Activity | Set down the first line below and each line after it, ending with the one that holds "right shoulder: (918, 584)". Pictures do not belong in the copy.

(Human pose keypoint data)
....

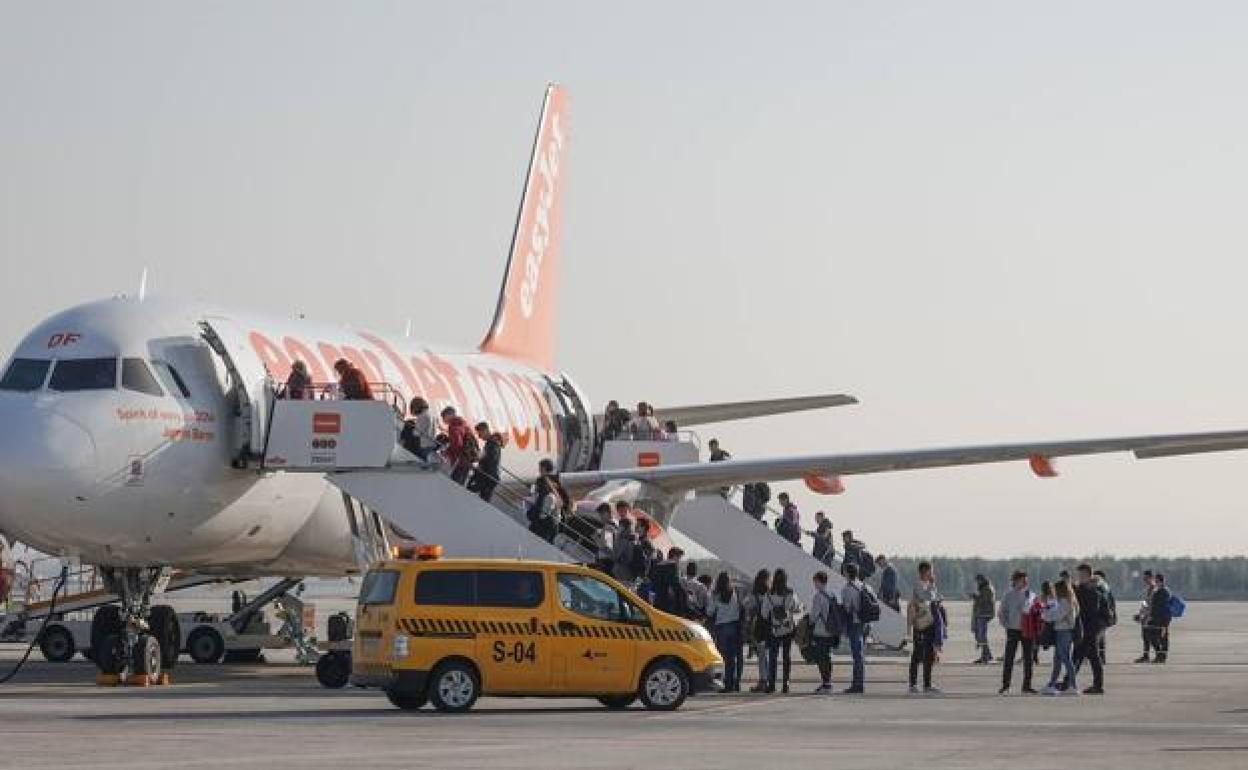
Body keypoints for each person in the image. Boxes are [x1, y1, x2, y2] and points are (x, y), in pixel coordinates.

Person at [760, 568, 801, 693]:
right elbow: (795, 607)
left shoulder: (769, 595)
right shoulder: (790, 593)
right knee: (786, 657)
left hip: (775, 629)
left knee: (773, 657)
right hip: (787, 628)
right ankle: (786, 683)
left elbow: (764, 614)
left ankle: (772, 684)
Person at [906, 561, 943, 694]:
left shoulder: (929, 585)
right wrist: (932, 586)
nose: (932, 574)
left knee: (929, 655)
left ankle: (927, 684)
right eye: (930, 571)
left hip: (930, 623)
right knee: (917, 654)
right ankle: (913, 684)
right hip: (920, 624)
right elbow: (925, 596)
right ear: (923, 572)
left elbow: (933, 598)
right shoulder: (918, 584)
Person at [1070, 563, 1107, 694]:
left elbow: (1088, 612)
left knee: (1090, 657)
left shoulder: (1092, 592)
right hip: (1086, 629)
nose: (1079, 577)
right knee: (1080, 656)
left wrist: (1075, 590)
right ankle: (1069, 682)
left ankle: (1097, 686)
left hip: (1090, 630)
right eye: (1078, 575)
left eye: (1081, 575)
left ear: (1087, 575)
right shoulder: (1085, 589)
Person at [998, 570, 1036, 694]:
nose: (1025, 582)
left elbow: (1036, 612)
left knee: (1028, 659)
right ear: (1015, 581)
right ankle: (1006, 685)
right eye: (1022, 580)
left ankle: (1027, 685)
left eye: (1026, 580)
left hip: (1027, 630)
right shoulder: (1008, 595)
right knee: (1009, 658)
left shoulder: (1031, 595)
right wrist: (1006, 625)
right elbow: (1002, 612)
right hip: (1013, 629)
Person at [706, 572, 743, 692]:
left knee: (722, 657)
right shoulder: (735, 592)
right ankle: (733, 683)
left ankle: (724, 684)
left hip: (721, 627)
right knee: (733, 658)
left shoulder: (715, 595)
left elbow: (710, 611)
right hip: (733, 626)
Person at [1042, 578, 1080, 696]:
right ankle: (1052, 684)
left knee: (1065, 658)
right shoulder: (1066, 601)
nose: (1054, 592)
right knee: (1058, 659)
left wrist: (1044, 614)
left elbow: (1056, 615)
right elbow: (1056, 614)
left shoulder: (1065, 602)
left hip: (1064, 632)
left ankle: (1073, 686)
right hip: (1061, 631)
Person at [810, 571, 842, 694]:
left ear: (818, 581)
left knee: (822, 657)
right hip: (832, 630)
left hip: (821, 631)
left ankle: (826, 684)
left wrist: (809, 622)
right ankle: (828, 682)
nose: (814, 584)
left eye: (815, 582)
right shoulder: (832, 594)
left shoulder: (818, 596)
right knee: (827, 657)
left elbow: (814, 616)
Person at [840, 562, 868, 694]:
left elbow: (846, 608)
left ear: (847, 573)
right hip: (864, 622)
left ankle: (857, 684)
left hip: (854, 622)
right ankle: (859, 683)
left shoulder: (847, 589)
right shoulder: (863, 586)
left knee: (857, 655)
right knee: (860, 654)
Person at [526, 458, 567, 543]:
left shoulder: (543, 481)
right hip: (554, 523)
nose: (539, 470)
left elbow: (540, 500)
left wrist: (531, 514)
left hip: (542, 523)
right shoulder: (557, 483)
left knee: (531, 544)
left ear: (544, 468)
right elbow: (565, 501)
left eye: (540, 468)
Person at [743, 569, 771, 692]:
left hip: (758, 626)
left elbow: (746, 606)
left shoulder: (754, 594)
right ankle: (769, 680)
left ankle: (763, 680)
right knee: (769, 654)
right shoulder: (770, 593)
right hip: (770, 626)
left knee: (761, 655)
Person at [466, 422, 501, 502]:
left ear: (485, 430)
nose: (479, 436)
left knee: (482, 497)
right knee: (483, 498)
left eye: (480, 433)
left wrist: (480, 462)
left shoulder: (492, 444)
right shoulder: (490, 443)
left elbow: (491, 460)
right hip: (488, 475)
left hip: (488, 476)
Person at [440, 406, 475, 484]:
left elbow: (457, 444)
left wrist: (447, 452)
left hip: (461, 461)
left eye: (443, 417)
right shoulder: (463, 423)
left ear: (449, 415)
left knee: (454, 484)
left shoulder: (454, 427)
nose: (443, 420)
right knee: (459, 484)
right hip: (467, 459)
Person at [651, 548, 689, 617]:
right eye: (679, 557)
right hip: (668, 601)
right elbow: (674, 584)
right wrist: (684, 592)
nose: (679, 560)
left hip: (657, 598)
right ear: (674, 556)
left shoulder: (658, 565)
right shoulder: (672, 565)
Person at [399, 397, 437, 461]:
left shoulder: (422, 416)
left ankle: (401, 444)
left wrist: (413, 426)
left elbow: (417, 433)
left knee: (408, 425)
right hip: (431, 443)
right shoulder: (431, 413)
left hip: (424, 444)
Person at [970, 574, 996, 664]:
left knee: (981, 635)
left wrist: (975, 597)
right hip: (981, 614)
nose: (977, 582)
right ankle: (987, 654)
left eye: (978, 580)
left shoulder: (987, 589)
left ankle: (986, 655)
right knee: (979, 635)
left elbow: (984, 601)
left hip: (984, 614)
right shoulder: (984, 588)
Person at [1148, 573, 1173, 664]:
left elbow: (1160, 606)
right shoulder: (1159, 590)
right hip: (1157, 617)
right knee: (1154, 636)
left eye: (1156, 580)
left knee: (1162, 637)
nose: (1155, 581)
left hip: (1162, 618)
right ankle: (1159, 655)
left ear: (1159, 580)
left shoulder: (1164, 591)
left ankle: (1162, 656)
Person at [1093, 569, 1116, 664]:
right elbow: (1112, 603)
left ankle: (1098, 658)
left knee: (1097, 639)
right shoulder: (1107, 588)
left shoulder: (1100, 588)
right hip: (1106, 617)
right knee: (1101, 639)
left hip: (1100, 617)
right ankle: (1101, 658)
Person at [592, 503, 617, 575]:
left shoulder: (608, 527)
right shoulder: (613, 525)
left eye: (602, 514)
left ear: (608, 513)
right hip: (608, 562)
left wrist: (596, 538)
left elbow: (607, 548)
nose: (600, 516)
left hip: (605, 562)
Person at [611, 515, 637, 583]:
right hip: (625, 575)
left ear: (624, 528)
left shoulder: (625, 541)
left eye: (620, 526)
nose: (618, 528)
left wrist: (617, 536)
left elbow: (615, 556)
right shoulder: (632, 540)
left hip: (620, 574)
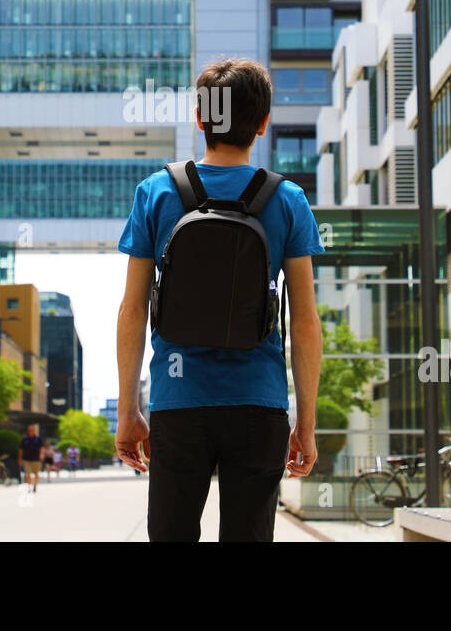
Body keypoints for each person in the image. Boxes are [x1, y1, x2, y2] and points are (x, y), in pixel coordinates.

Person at [115, 58, 324, 542]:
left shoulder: (156, 192)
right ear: (263, 122)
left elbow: (132, 309)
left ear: (200, 117)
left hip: (179, 401)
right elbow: (306, 322)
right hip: (258, 404)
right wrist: (305, 423)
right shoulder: (287, 199)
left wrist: (129, 408)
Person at [18, 424, 44, 492]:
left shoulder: (38, 438)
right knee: (28, 473)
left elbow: (42, 448)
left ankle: (35, 485)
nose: (31, 431)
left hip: (36, 459)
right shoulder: (25, 439)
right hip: (27, 459)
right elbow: (21, 450)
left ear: (34, 431)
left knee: (36, 474)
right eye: (29, 430)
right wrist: (20, 459)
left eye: (32, 430)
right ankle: (29, 487)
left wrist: (42, 454)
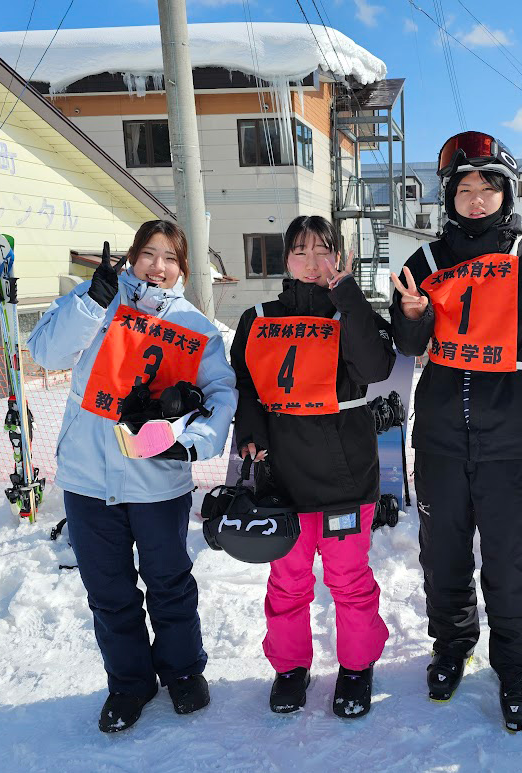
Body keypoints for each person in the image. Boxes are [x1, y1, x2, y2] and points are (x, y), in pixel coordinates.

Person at [389, 131, 522, 732]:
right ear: (448, 196)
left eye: (488, 186)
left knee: (509, 559)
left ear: (506, 190)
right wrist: (413, 316)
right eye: (464, 188)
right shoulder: (423, 263)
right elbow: (405, 347)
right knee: (442, 555)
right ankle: (451, 646)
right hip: (443, 439)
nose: (477, 199)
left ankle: (517, 667)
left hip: (513, 439)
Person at [28, 220, 236, 733]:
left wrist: (189, 442)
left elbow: (221, 396)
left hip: (157, 480)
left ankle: (184, 672)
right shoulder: (97, 299)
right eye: (148, 253)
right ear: (132, 257)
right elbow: (45, 353)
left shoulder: (196, 327)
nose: (158, 266)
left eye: (170, 257)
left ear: (183, 270)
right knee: (108, 589)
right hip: (87, 477)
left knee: (169, 583)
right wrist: (91, 301)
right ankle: (129, 682)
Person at [230, 215, 394, 718]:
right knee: (288, 581)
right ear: (286, 259)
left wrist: (345, 293)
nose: (311, 262)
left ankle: (357, 666)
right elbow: (246, 386)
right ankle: (290, 667)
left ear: (338, 257)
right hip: (284, 476)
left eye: (323, 250)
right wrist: (252, 434)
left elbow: (377, 368)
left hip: (346, 473)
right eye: (299, 251)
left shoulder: (352, 312)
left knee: (350, 580)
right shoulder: (257, 316)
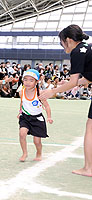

....

Written answer |
Body keypoints for each person in the image. Boxes are [x1, y1, x2, y2] and points are (x, y), in pixel coordinates.

Person at [760, 568, 801, 693]:
right elbow: (795, 607)
left shoulder: (769, 595)
right shoulder: (790, 593)
right knee: (786, 657)
left hip: (775, 629)
left knee: (773, 657)
right hip: (787, 628)
right ankle: (786, 683)
left elbow: (764, 614)
left ankle: (772, 684)
Person at [906, 561, 943, 694]:
left shoulder: (929, 585)
right wrist: (932, 586)
nose: (932, 574)
left knee: (929, 655)
left ankle: (927, 684)
right eye: (930, 571)
left hip: (930, 623)
right knee: (917, 654)
right ankle: (913, 684)
right hip: (920, 624)
right elbow: (925, 596)
right ear: (923, 572)
left elbow: (933, 598)
right shoulder: (918, 584)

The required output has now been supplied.